There is an extensive database in over 50 species with most of the publications circa 1965. These studies have not been carried out in accordance with recent test guidelines. Standard Organization for Economic Cooperation and Development (OECD) guideline studies are being completed to focus on data-gaps in chemistry, genetic toxicology, non-target toxicity, general ecotoxicity, and environmental fate. To date norbormide has been shown to lack genotoxicity in OECD 477, 487 and 490, in-vitro studies and it lacked irritancy in OECD 404, 406 and 407. Further OECD studies are yielding results consistent with historical data that reported LD50 ranges, following oral administration for Norway rats (Rattus norvegicus), between 5.3 and 15.0 mg/kg. The lack of toxicity (i.e., LD50 > 1,000 mg/kg) is previously reported in five bird species and numerous mammalian species, including rhesus monkeys.

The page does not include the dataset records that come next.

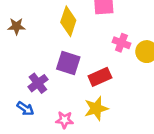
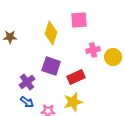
pink cross: (121, 43) -> (93, 50), turned -32
blue arrow: (25, 109) -> (27, 102), moved

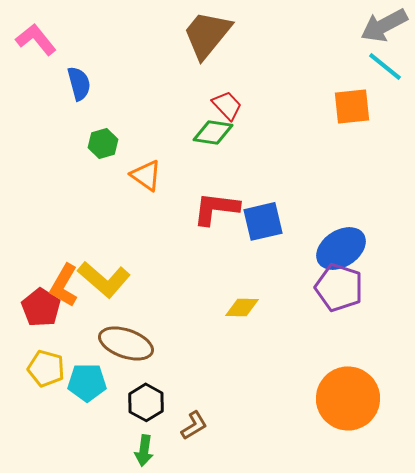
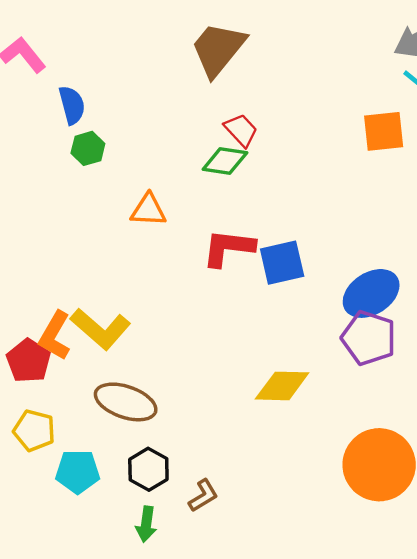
green hexagon: (103, 143) -> (88, 148), moved
orange triangle: (146, 175) -> (148, 210), turned -32
yellow diamond: (242, 307) -> (282, 386), moved, size x1.4
cyan pentagon: (87, 382) -> (78, 472), moved

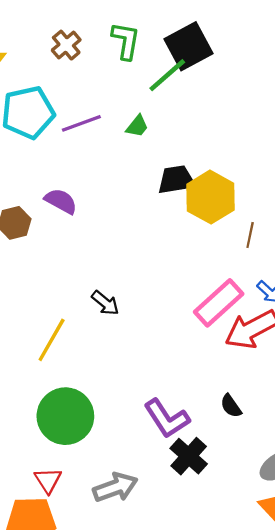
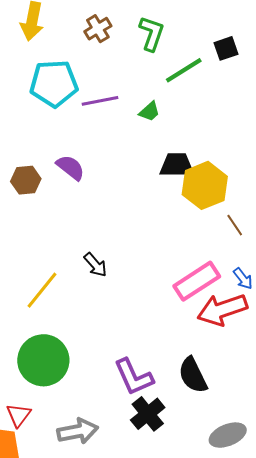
black square: (189, 46) -> (226, 48), moved, size x0.6
brown line: (250, 235) -> (235, 225), turned -55
black semicircle: (231, 406) -> (193, 375), size x1.6

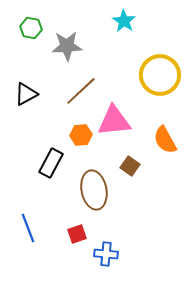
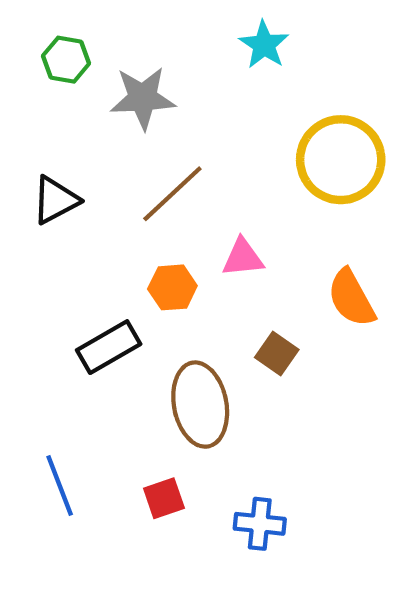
pink triangle: (114, 121) -> (243, 258), size x0.6
black rectangle: (51, 163) -> (109, 347), turned 32
blue cross: (106, 254) -> (260, 524), moved

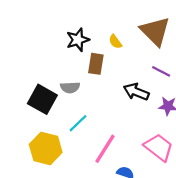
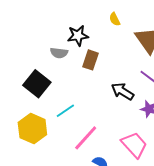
yellow semicircle: (115, 42) -> (115, 19), moved
gray semicircle: (70, 87) -> (59, 53), moved

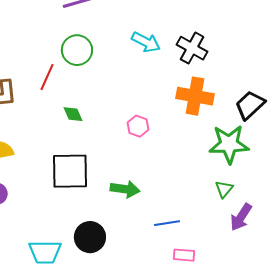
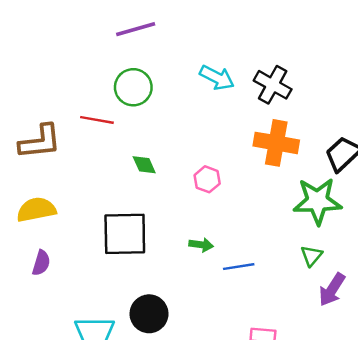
red line: (47, 77) -> (97, 120), turned 76
green diamond: (73, 114) -> (144, 165), moved
green arrow: (125, 189) -> (201, 245), moved, size x0.7
blue line: (167, 223) -> (239, 267), moved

Inconsistencies in palatability hampered norbormide use when it was first developed. Prior to embarking on new chemistry and toxicology OECD studies over a decade of research which focused on synthetic processes yielded a manufacturing approach which consistently produced palatable and effective norbormide. This has enabled consistent efficacy of 1% norbormide-containing baits in laboratory and field trials with both Norway rats and black rats (Rattus rattus). Details on new developments including results from the current programme of testing, ranging from the Ames test to non-target testing in birds and earthworms, addressing new data requirements or verification of early data to enable registration, will be presented.